Une cinquantaine de Vanvéens se sont succédés samedi matin, entre 10 h et midi, au café Le Bistroquet, à Vanves, pour suivre et participer, en totalité ou en partie, au premier débat qu'organisait le comité de soutien vanvéen à la candidature de Ségolène Royal. Le premier thème était "La lutte contre les insécurités". Ce qui me paraît important, c'est que ce type de débats permette à chacun de s'exprimer, quelles que soient sa connaissance et sa compétence du sujet. La discussion est libre, non encadrée, par conséquent citoyenne. Cela montre aussi que l'on ne peut pas, sur des sujets aussi complexes que celui de la sécurité, se contenter de réponses simples, toutes faites et d'a priori. Qui dit débat participatif, dit "écoute de l'autre", ce qui ne signifie pas "prise en compte des arguments", mais obligatoirement, écoute, échanges et discussions. De cet échange naît une meilleure appréhension de la réalité, forcement complexe, à l'image de notre société.
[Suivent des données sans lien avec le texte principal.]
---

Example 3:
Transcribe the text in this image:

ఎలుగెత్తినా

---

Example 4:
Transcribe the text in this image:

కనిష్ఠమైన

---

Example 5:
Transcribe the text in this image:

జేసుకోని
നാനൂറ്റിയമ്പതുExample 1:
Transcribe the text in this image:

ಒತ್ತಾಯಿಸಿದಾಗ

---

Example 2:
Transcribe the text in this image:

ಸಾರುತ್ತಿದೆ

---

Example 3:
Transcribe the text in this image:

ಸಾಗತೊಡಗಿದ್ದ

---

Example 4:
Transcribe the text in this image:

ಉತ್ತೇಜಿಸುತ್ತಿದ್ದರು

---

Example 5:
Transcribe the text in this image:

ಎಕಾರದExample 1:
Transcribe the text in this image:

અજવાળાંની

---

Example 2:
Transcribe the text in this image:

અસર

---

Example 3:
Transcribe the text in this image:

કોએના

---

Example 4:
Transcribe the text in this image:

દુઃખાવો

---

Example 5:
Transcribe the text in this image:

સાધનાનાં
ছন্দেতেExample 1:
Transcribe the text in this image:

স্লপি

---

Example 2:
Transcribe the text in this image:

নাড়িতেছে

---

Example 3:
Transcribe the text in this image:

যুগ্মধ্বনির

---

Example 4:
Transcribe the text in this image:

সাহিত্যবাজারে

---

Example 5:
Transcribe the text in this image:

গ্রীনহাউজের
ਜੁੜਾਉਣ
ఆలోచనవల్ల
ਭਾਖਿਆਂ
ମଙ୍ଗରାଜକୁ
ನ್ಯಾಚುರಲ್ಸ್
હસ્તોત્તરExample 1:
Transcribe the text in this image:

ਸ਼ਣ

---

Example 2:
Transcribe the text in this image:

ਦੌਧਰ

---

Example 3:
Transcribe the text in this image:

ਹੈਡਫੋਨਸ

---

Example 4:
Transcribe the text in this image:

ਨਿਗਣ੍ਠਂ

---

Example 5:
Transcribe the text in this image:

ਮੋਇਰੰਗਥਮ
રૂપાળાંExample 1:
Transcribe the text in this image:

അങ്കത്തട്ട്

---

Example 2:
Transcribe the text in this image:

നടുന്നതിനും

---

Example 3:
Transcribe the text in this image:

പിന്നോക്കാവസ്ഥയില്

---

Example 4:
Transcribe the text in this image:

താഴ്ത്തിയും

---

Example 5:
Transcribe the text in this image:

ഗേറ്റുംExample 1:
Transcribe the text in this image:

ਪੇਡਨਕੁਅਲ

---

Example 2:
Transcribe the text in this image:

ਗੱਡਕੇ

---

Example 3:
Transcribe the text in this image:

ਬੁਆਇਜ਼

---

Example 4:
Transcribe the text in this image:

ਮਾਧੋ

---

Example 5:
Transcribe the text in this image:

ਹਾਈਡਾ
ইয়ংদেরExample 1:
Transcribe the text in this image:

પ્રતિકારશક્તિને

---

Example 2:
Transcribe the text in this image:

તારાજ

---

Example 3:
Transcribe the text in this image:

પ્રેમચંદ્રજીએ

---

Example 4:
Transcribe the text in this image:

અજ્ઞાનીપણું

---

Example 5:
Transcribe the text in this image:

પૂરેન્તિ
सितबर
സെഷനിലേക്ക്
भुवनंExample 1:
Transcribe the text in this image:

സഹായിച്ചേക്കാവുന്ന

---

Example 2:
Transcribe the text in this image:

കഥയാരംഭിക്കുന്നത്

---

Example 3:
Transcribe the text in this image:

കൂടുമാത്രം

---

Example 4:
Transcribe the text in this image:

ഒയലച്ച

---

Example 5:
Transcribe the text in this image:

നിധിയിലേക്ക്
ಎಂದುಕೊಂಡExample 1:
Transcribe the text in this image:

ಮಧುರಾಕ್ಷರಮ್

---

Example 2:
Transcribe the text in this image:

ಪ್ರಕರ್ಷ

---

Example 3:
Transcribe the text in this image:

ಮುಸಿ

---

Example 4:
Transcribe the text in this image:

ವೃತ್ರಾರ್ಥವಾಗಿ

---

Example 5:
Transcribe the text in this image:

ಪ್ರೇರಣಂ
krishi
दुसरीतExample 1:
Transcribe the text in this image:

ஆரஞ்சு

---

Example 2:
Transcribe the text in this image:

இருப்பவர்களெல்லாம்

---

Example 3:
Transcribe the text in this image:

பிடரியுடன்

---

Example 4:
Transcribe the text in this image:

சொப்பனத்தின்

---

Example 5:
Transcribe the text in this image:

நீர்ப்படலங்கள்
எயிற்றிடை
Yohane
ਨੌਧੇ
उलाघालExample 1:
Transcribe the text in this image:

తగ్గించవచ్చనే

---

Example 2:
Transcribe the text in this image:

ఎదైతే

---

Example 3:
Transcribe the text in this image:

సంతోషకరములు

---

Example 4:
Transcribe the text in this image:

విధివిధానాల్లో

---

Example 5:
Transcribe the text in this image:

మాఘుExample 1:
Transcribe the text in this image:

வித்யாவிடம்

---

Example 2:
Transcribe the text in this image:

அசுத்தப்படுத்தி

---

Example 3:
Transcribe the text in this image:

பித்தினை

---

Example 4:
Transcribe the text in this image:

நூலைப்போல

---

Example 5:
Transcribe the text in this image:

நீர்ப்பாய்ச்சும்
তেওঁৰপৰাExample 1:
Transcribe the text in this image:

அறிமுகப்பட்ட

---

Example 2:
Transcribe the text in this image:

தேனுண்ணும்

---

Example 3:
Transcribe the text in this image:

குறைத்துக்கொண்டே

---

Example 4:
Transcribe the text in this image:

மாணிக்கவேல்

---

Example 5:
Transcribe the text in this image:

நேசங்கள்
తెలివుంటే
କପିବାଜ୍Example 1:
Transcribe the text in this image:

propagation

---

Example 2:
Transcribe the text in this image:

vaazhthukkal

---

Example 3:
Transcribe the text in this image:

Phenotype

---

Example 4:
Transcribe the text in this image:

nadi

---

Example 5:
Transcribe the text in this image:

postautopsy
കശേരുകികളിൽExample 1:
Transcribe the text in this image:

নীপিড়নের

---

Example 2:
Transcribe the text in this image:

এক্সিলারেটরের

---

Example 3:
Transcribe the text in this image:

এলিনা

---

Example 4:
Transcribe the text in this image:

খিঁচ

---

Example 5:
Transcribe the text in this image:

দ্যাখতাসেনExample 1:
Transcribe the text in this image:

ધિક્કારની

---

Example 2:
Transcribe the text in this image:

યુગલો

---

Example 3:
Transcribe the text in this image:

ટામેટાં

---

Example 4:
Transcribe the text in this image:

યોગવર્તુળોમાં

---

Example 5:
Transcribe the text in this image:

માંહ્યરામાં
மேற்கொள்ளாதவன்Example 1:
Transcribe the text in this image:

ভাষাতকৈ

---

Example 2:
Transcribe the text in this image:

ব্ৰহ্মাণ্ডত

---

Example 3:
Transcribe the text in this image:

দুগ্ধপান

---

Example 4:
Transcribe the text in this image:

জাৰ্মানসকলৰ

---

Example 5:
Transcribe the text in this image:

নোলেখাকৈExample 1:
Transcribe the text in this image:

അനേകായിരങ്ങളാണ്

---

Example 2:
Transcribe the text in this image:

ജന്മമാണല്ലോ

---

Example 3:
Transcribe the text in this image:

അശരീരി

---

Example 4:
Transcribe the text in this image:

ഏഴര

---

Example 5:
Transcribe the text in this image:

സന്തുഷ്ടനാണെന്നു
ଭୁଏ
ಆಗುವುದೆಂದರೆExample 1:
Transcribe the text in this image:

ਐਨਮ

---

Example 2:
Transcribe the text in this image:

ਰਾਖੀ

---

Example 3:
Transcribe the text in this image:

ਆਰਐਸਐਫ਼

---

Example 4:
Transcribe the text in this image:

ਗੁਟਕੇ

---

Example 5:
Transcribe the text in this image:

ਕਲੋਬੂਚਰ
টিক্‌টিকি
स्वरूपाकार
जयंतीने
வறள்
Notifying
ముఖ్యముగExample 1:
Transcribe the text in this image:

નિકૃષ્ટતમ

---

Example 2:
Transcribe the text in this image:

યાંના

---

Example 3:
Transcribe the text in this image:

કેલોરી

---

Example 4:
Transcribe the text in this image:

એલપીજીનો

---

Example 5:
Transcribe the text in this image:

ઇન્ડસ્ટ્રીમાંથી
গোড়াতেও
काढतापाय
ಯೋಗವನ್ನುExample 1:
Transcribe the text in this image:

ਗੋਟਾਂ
A nous, politiques,d'apporter des propositions de solutions à la fois crédibles et réalistes.
Ce que je retiens du débat ce samedi matin:
1) définir clairement ce que nous entendons par "police de proximité" puisque c'est ce type d'intervention, initiée sous la gauche, qui a été remis en cause et supprimé par Nicolas Sarkozy.
2) mettre en place un véritable "tutorat" des jeunes commettant des incivilités graves: sanctionner et accompagner pour éviter la récidive.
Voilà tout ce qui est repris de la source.